Building a JSON data store

This query pulls down a set of identifiers and descriptors for INEGI's socio economic data.

library(RODBC)
con <- odbcConnect("gisdb")


d <- sqlQuery(con, "select * from inegi.ids")
d <- data.frame(id = d$var_id, variable = d$variable)

Using the json package

The json package writes out R objects as JSON. However this does not produce exactly the format needed by default.

library(rjson)
toJSON(head(d))

## [1] "{\"id\":[3103004004,5300000069,3103004005,5300000079,3103004003,5300000059],\"variable\":[\"Porcentaje de hombres ocupados en el sector primario\",\"Total de personal no dependiente de la raz\\u00f3n social. Sector 48-49. Transportes.\",\"Porcentaje de hombres ocupados en el sector secundario\",\"Personal remunerado. Sector 48-49. Transportes.\",\"Porcentaje de poblaci\\u00f3n total ocupada en el sector terciario\",\"Total de personal dependiente de la raz\\u00f3n social. Sector 48-49. Transportes.\"]}"

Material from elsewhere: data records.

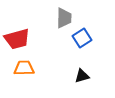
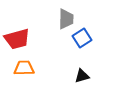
gray trapezoid: moved 2 px right, 1 px down
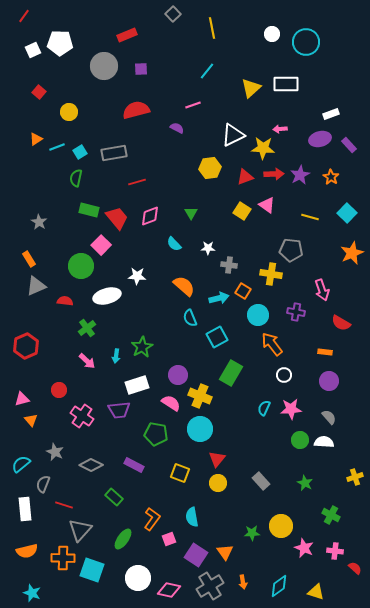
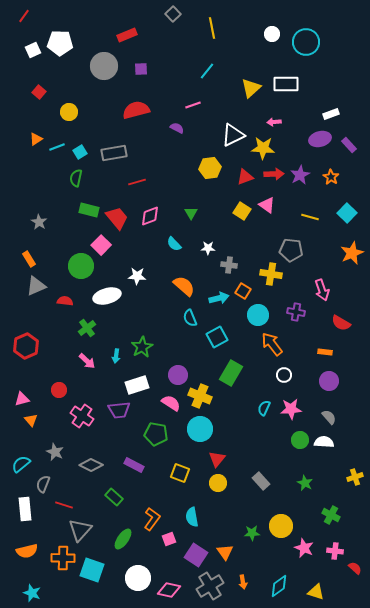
pink arrow at (280, 129): moved 6 px left, 7 px up
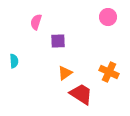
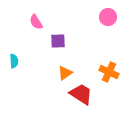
pink semicircle: rotated 49 degrees counterclockwise
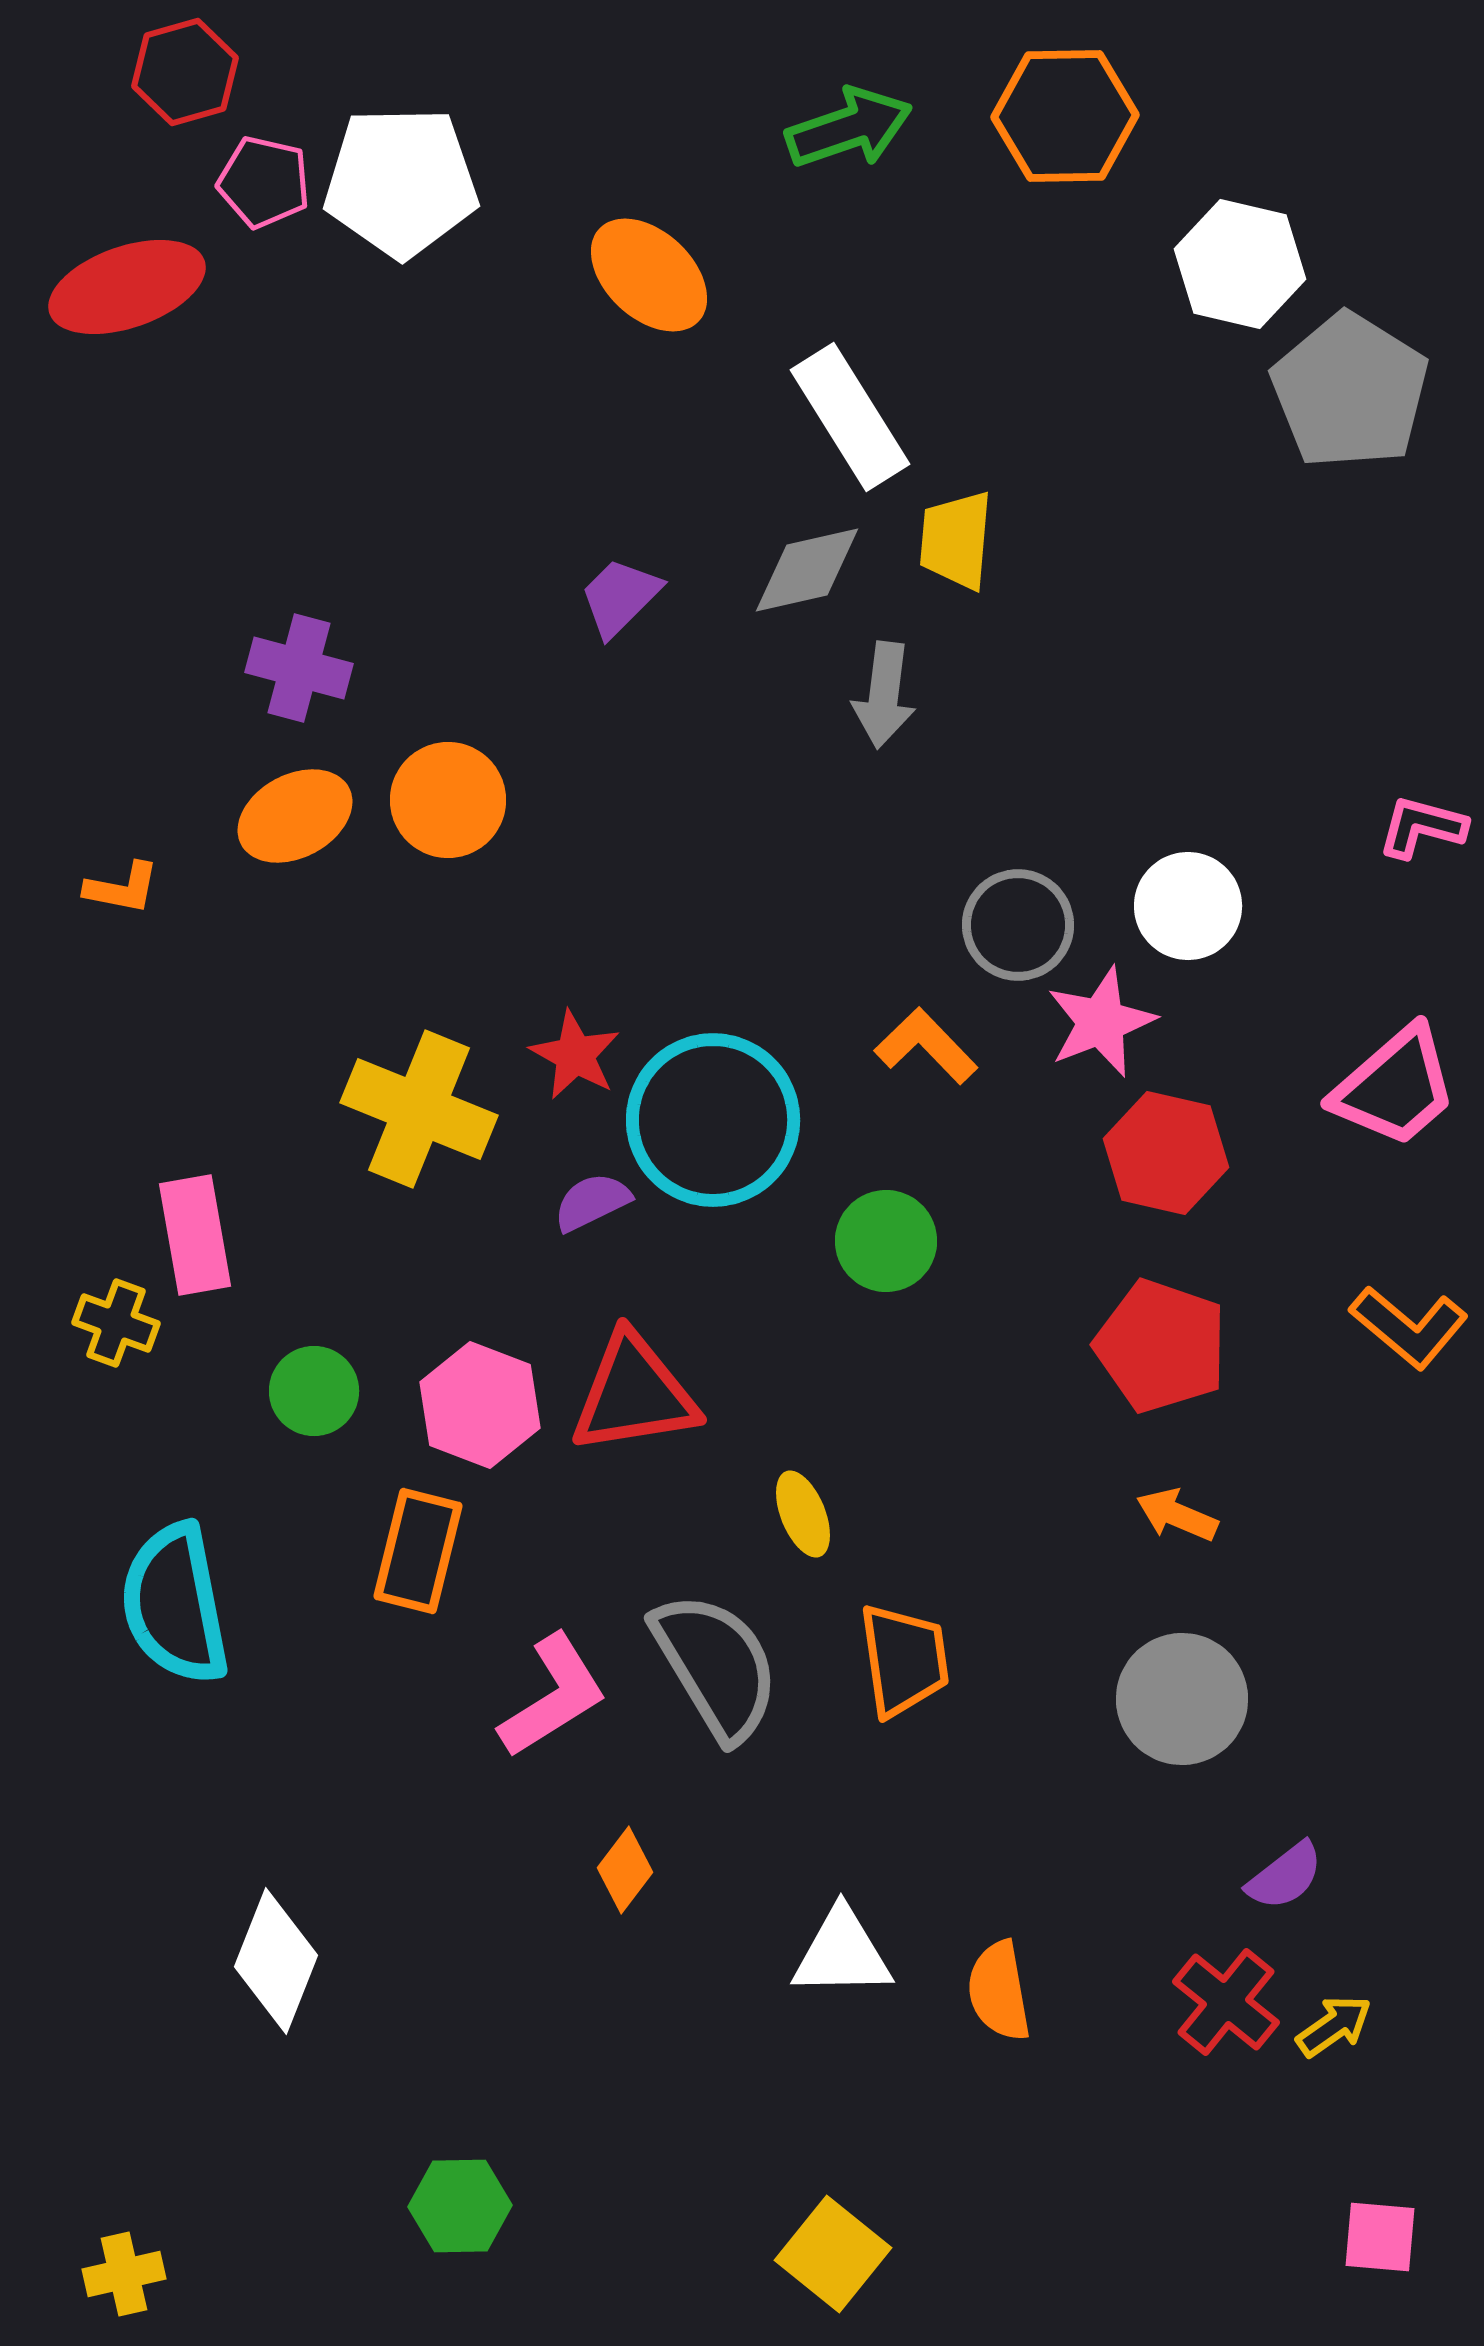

We need the values to be repeated in this sort of format

toJSON(d[1, ])

## [1] "{\"id\":3103004004,\"variable\":\"Porcentaje de hombres ocupados en el sector primario\"}"

So applying a function across the rows produces the data store format.


f <- function(x) cat(toJSON(x), ",")
sink("/var/www/apps/inegi/INEGI.json")
cat("[")
apply(d, 1, f)
cat("]")
sink()

One problem arose in this case. The final line includes an extra comma and a NULL value. It looks like this

“Total de gastos por consumo de bienes y servicios. Sector 21. Miner\u00eda.”} ,{“id”:“1010000033”,“variable”:“Subestaciones de transmisi\u00f3n de energ\u00eda el\u00e9ctrica”} ,NULL ]

The easiest way to deal with this in this case was just to open the store in a text editor and remove the last comma and NULL.

“Total de gastos por consumo de bienes y servicios. Sector 21. Miner\u00eda.”} ,{“id”:“1010000033”,“variable”:“Subestaciones de transmisi\u00f3n de energ\u00eda el\u00e9ctrica”} ]